RFL/RE – Iranian journalist Mohammad Mosaed has been sentenced to four years and nine months in prison in what the Committee to Protect Journalists (CPJ) described as a further attempt by the authorities to try to “suppress the truth.”
Tehran’s Islamic Revolutionary Court also banned Mosaed from conducting journalism activities and from using all communications devices for two years, the journalist tweeted on September 2.
“From the judge’s point of view my media activity is ‘creating crisis,’ ‘instigating an empty-minded audience,’ and ‘distorting reality,'” wrote Mosaed, a freelance economic reporter who will be honored with the CPJ’s 2020 International Press Freedom Award in November.
Mosaed has previously received DW’s Freedom of Speech Award.
CPJ “strongly condemns” the harsh sentence handed down to Mosaed for “simply informing Iranians about events of national importance,” the New York based media-freedom watchdog’s Middle East and North Africa program coordinator Sherif Mansour said in a statement.
“Accusing Mosaed of creating a crisis through his reporting is just the latest in the Iranian government’s hypocritical approach to journalism. Banning Mosaed from using communication devices is a farcical punishment in 2020 but reflects just how desperate the government is to suppress the truth,” Mansour added.
CPJ quoted a source familiar with the case as saying that Mosaed was sentenced on August 25, a week after being charged with “colluding against national security” and “spreading propaganda against the system.”
Mosaed and his lawyer plan to appeal the sentence, according to the source, who said the journalist was charged in connection with two past arrests.
He was first detained in November last year, after he posted on Twitter during an Internet shutdown implemented by the government amid widespread protests over high gas prices.

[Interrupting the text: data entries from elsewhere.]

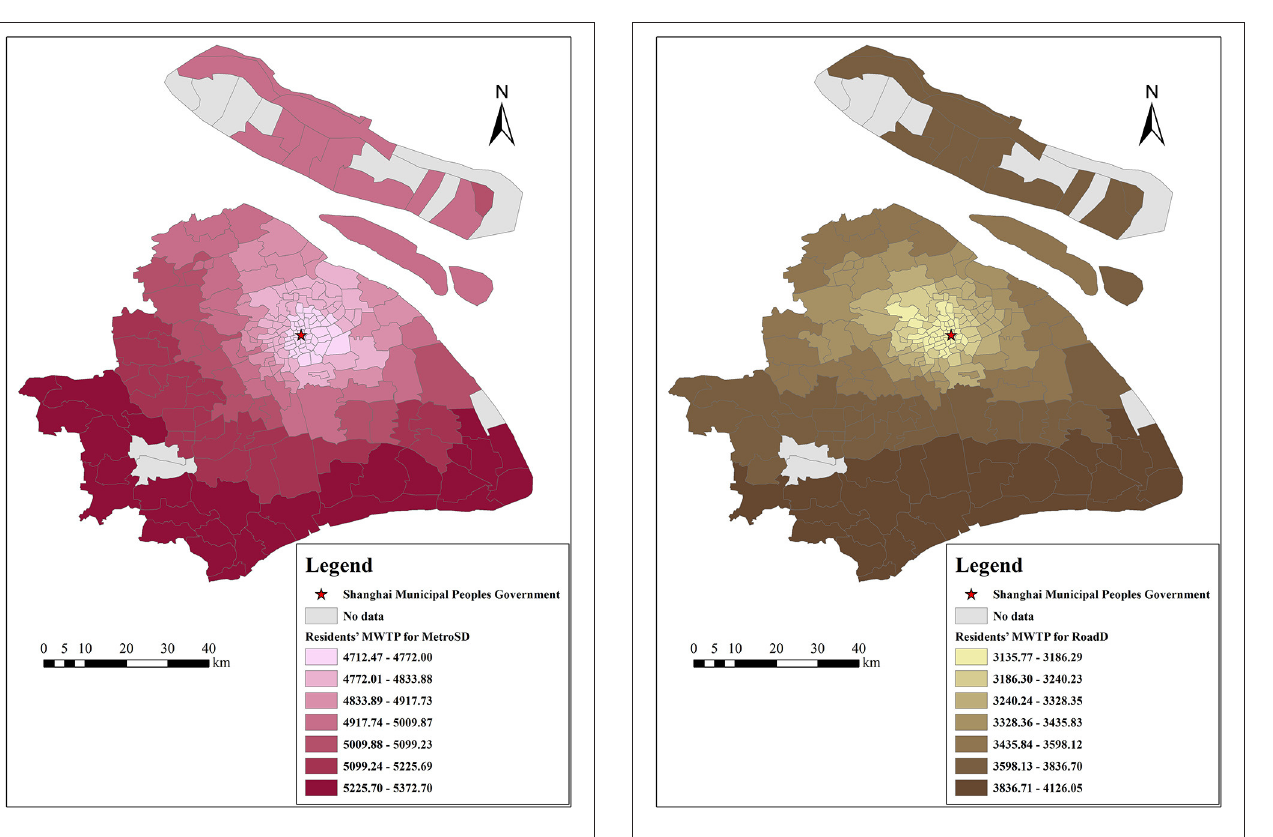
FIGURE 12 | The spatial heterogeneity of MWTP for metro station density. FIGURE 13 | The spatial heterogeneity of MWTP for road network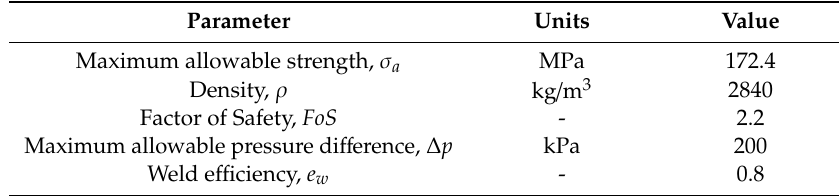
Table 2. Al 2219 tank wall design properties.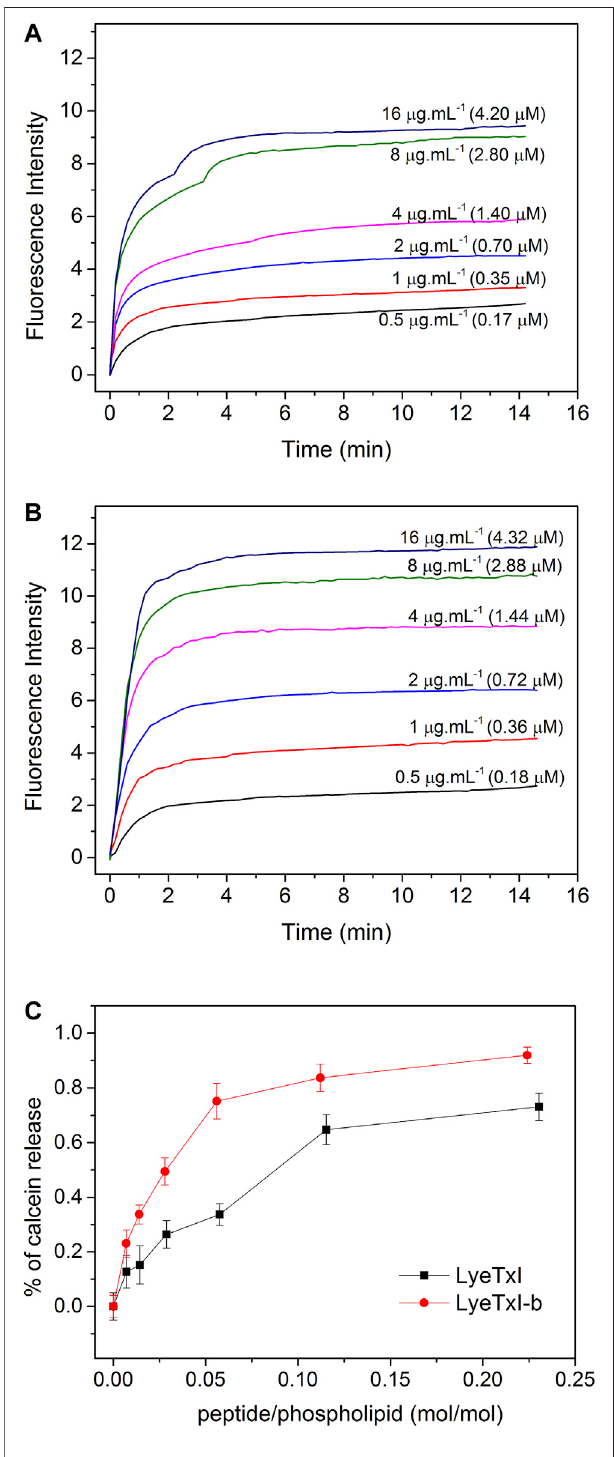
FIGURE 1 | Release of calcein encapsulated in 25 mM POPC:POPG LUVs(3:1,mol:mol),at25 ° C,inducedbydifferentconcentrationsof (A) LyeTxI and (B) LyeTxI-b. (C) Percentage of calcein released from LUVs in the presence of LyeTxI and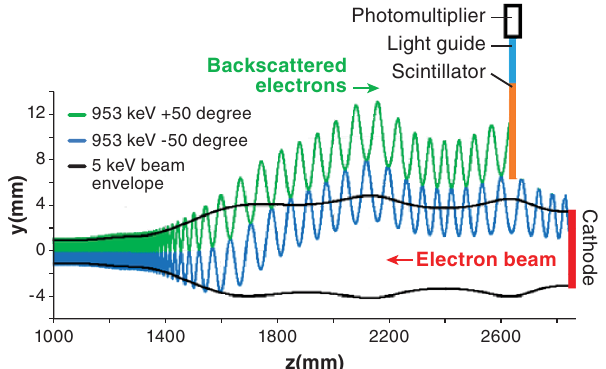
FIG. 4. Computer simulated trajectories (blue and green curves) of two scattered electrons generated inside of the 6 T solenoid (see text). Only the first 200 mm of this 2400 mm long superconducting solenoid is included at the left (from Z ¼ 1000 mm to Z ¼ 1200 mm). Three weaker solenoids (not shown) guide the electron beam from the cathode towards the 6 T region (see Fig.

Mosaed was transferred to Evin prison, where he was held for 16 days before he was released on bail.
And in February, he was arrested again and detained for several hours after he posted criticism of the government on social media, according to the CPJ. While he was in custody, authorities ordered him to delete his Telegram channel and suspended his Twitter account.
CPJ will honor Mosaed and three other International Press Freedom awardees on November 19 at a virtual annual benefit gala due to the coronavirus pandemic.
The other awardees who have been “arrested or faced criminal prosecution in reprisal for their reporting” are Russian journalist Svetlana Prokopyeva, Shahidul Alam of Bangladesh, and Dapo Olorunyomi of Nigeria.